### Document text
Ages: 13 and up (I would suggest more 16ish and up)⁠

Available: Amazon⁠

Islamic Screening: touching/a kiss and some cusswords⁠

⭐️Alert: spoilers ahead⁠

Leyla McQeen is living in a future London in which the world has flooded and the whole world lives underwater in buildings and drives submersibles (small submarines). Her father is arrested and the authorities don’t explain why. She enters a race, wins it, obtains a submarine, and goes ahead to try to find her dad and break him out of prison. Add to that her gaurdian, Ari, who is sent by her granddad to help her and turns out to be an anthropoid (the scary mermaid like creatures that “terrorize” london). Leyla finally breaks her father out of Broadmoor, when Ari is snatches up in a net and she is determined to find him.⁠

When I started reading this book, I was a bit confused. I didn’t understand what was going on at times and the story had holes that were filled quite clearly by the author. But as the book went on, I did find myself sucked into the story and reading faster to find out what would happen! And the ending left me wanting to read the next book (coming out soon!!)⁠

The world building was superb to be honest, and I found myself imaging what a world under the waters would be like!! I can def see this become a fantastic disney movie in the future with lots of action and amazing scenery.⁠

Islam-wise, Leyla is a Muslim, but other than saying Salam, Bismillah, and a few other Islamic traits, there isn’t much else she does. In fact, she seems to skirt halal lines with celebrations of Christmas and her relationship with Ari.

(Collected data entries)
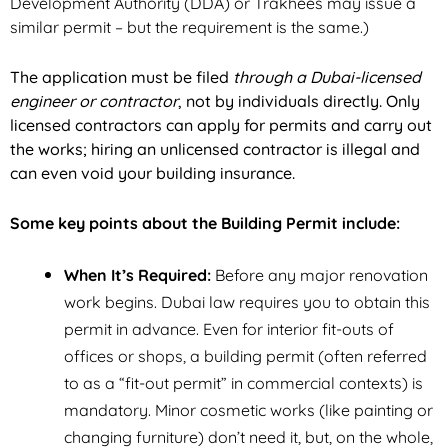
Development Authority (DDA) or Trakhees may issue a
similar permit – but the requirement is the same.)
The application must be filed
through a Dubai-licensed
engineer or contractor
, not by individuals directly. Only
licensed contractors can apply for permits and carry out
the works; hiring an unlicensed contractor is illegal and
can even void your building insurance.
Some key points about the Building Permit include:
When It’s Required:
Before any major renovation
work begins. Dubai law requires you to obtain this
permit
in advance
. Even for interior fit-outs of
offices or shops, a building permit (often referred
to as a “fit-out permit” in commercial contexts) is
mandatory. Minor cosmetic works (like painting or
changing furniture) don’t need it, but, on the whole,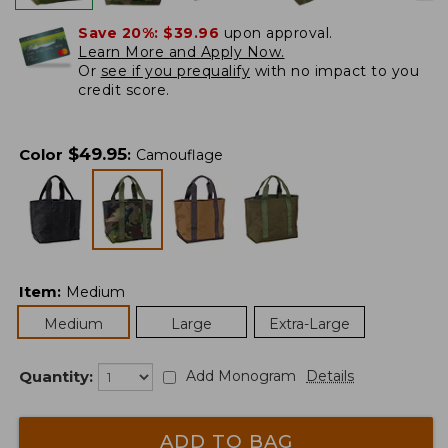
Save 20%:
$39.96
upon approval.
Learn More and Apply Now.
Or
see if you prequalify
with no impact to you
credit score.
$
49.95
Color
:
Camouflage
Item
:
Medium
Medium
Large
Extra-Large
Quantity:
Add Monogram
Details
ADD TO BAG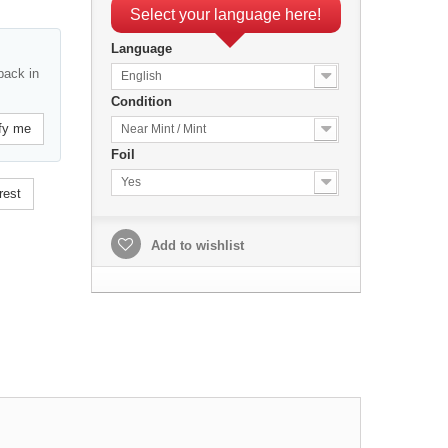
Select your language here!
Language
back in
English
Condition
fy me
Near Mint / Mint
Foil
Yes
rest
Add to wishlist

### Action item A
Answer these questions using the book review:
(i) What age range does the reviewer personally suggest for readers?
(ii) Where is the book available?
(iii) From what prison does Leyla break her father out?
### Action item B
Continue the book review from its final sentence.

### Written reply A
(i) About 16 and up.
(ii) Amazon.
(iii) Broadmoor.

### Written reply B
I did enjoy the Afghani rep. She names her submarine the Kabul, eats Afghani food, and reminisces about her Afghani grandparents and extended family she wishes to see.⁠

Lots of important World issues are touched upon, like news bias, government propaganda, and the importance of positive thinking in mental health.⁠

Overall a fun read for older teens who enjoy science fiction fantasy.